WORK ITEM:
Each line with the word "right" must appear in the answer, copied from the records.

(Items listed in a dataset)
Segment Open

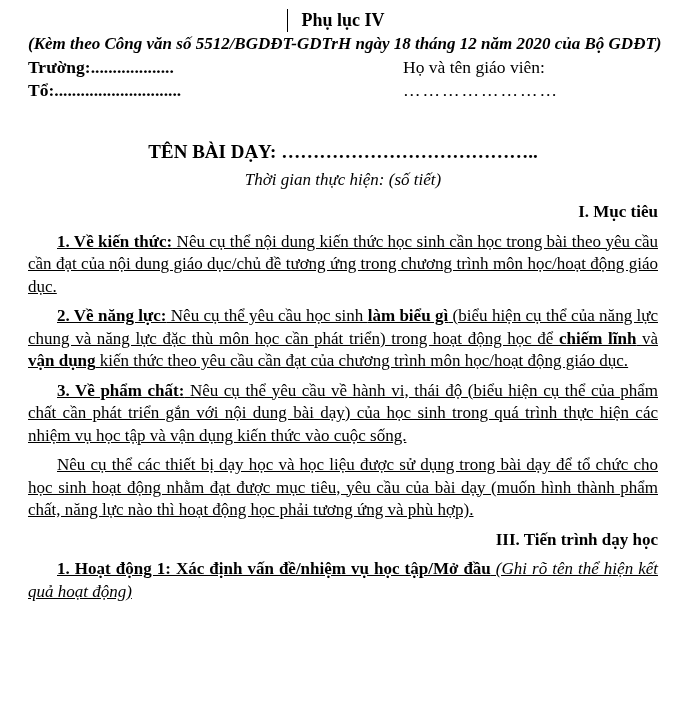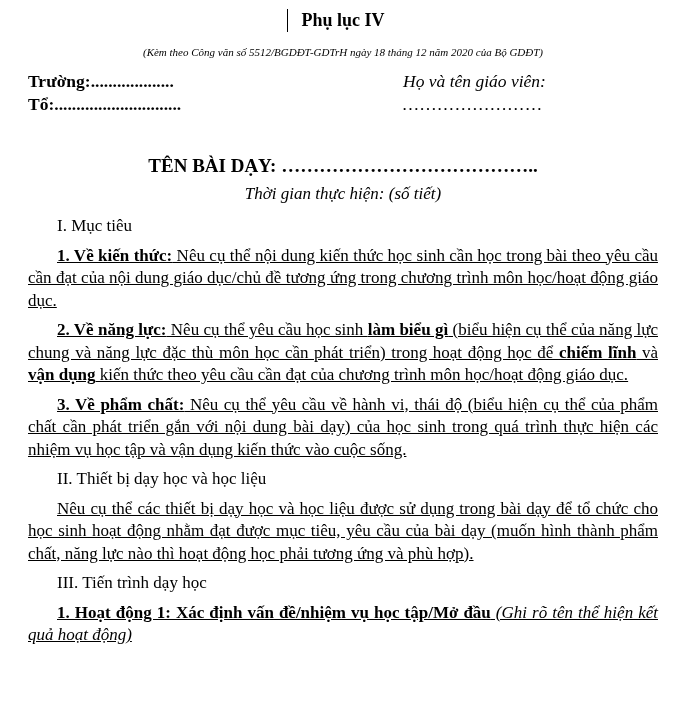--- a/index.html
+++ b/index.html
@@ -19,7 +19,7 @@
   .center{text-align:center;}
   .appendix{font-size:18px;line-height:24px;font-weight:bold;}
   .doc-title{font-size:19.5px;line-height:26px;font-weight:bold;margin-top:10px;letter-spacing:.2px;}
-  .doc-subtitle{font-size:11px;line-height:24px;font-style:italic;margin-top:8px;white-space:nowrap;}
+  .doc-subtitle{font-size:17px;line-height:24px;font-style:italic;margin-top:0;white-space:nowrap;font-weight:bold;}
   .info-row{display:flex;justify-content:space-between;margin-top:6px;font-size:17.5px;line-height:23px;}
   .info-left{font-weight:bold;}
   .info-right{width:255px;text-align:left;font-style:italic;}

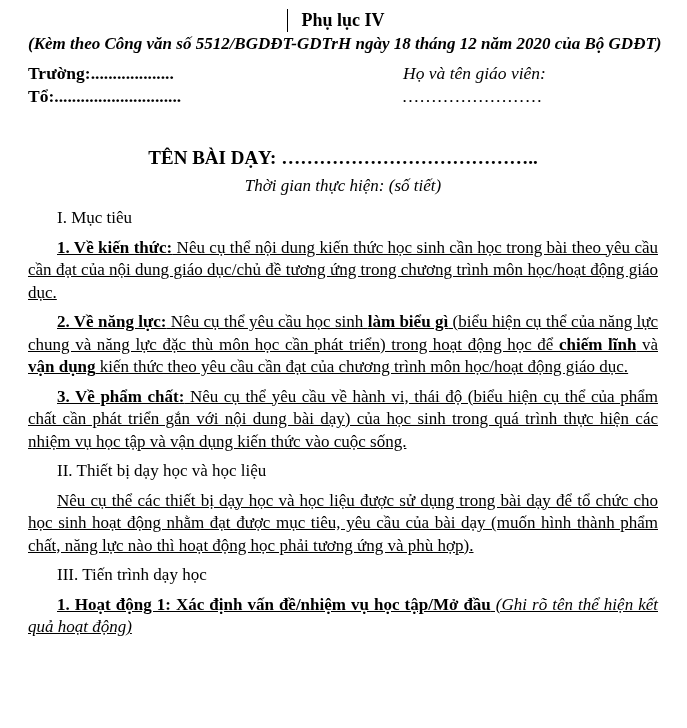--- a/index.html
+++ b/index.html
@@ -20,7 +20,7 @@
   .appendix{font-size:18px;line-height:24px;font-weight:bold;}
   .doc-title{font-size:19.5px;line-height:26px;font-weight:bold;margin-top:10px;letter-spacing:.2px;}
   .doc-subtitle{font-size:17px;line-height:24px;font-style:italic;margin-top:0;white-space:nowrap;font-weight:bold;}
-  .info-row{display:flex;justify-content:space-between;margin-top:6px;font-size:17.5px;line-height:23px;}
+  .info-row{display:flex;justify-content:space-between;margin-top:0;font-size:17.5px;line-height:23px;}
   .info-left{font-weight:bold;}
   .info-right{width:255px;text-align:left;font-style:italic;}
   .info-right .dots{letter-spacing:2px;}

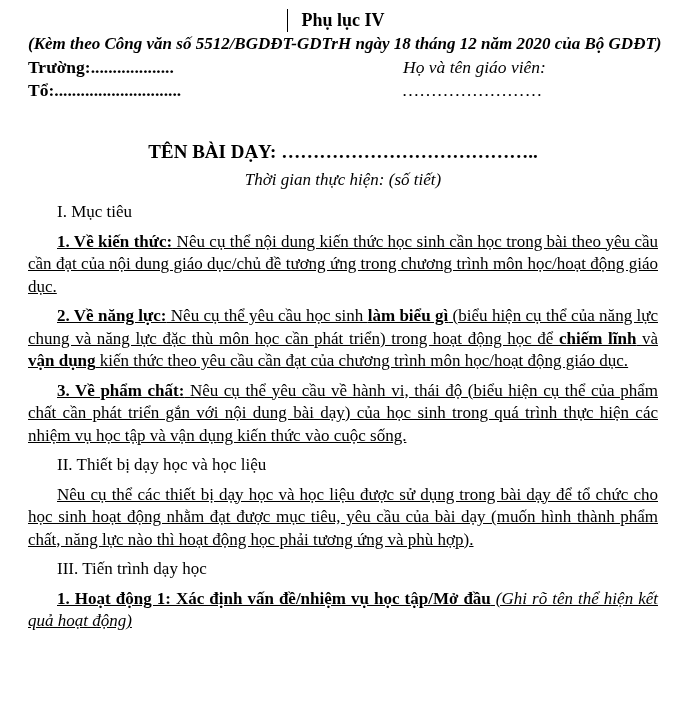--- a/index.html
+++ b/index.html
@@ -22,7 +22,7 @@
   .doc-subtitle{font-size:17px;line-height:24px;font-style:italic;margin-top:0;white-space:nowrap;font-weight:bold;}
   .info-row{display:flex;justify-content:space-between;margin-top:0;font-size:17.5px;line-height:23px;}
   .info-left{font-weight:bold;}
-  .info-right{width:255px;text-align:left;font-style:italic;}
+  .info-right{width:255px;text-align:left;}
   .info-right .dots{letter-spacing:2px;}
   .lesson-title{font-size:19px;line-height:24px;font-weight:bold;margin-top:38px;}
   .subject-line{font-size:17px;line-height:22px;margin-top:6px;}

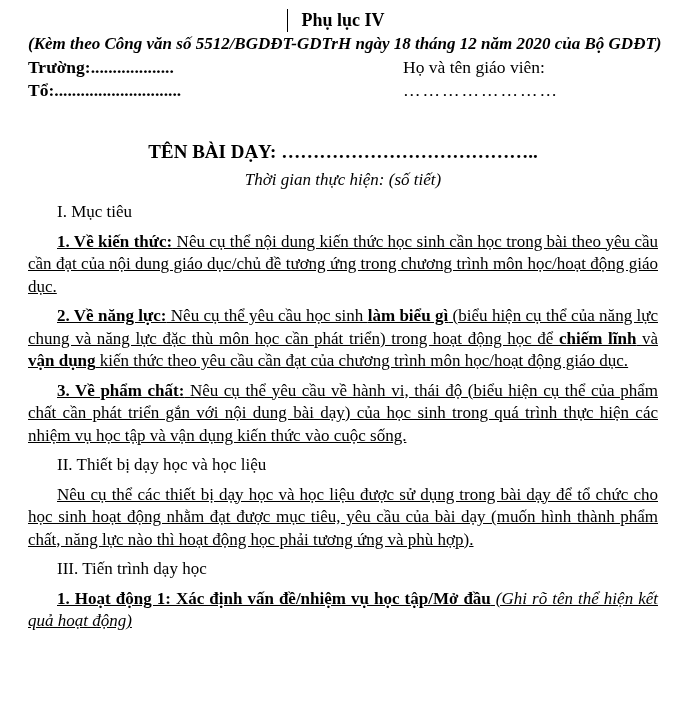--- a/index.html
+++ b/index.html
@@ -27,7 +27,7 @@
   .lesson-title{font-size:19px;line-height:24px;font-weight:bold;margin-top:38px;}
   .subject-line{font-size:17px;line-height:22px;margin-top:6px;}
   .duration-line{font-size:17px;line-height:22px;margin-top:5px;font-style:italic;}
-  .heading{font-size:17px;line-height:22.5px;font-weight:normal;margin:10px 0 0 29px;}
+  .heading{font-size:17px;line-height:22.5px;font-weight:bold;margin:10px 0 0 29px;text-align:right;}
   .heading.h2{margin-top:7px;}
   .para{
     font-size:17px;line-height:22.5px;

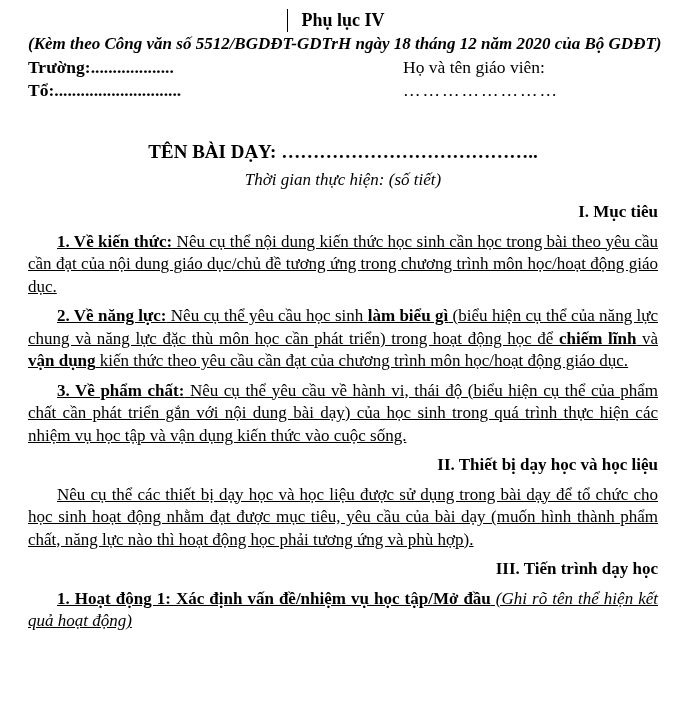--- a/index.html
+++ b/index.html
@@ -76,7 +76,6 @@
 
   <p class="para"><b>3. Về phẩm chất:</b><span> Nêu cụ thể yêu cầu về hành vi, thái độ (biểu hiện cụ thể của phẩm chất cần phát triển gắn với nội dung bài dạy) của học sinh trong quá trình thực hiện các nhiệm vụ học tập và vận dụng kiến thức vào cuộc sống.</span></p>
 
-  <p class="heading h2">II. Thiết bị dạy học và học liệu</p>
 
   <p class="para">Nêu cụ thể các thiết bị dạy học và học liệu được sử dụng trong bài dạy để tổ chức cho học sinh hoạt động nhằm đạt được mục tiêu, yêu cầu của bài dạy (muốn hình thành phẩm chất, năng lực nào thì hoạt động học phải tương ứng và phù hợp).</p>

Segment Closed

WRITTEN SOLUTION:
   .info-right{width:255px;text-align:left;font-style:italic;}
   .info-right{width:255px;text-align:left;font-style:italic;}
   .info-right .dots{letter-spacing:2px;}
-  .info-right{width:255px;text-align:left;font-style:italic;}
+  .info-right{width:255px;text-align:left;}
   .info-right .dots{letter-spacing:2px;}
+  .heading{font-size:17px;line-height:22.5px;font-weight:bold;margin:10px 0 0 29px;text-align:right;}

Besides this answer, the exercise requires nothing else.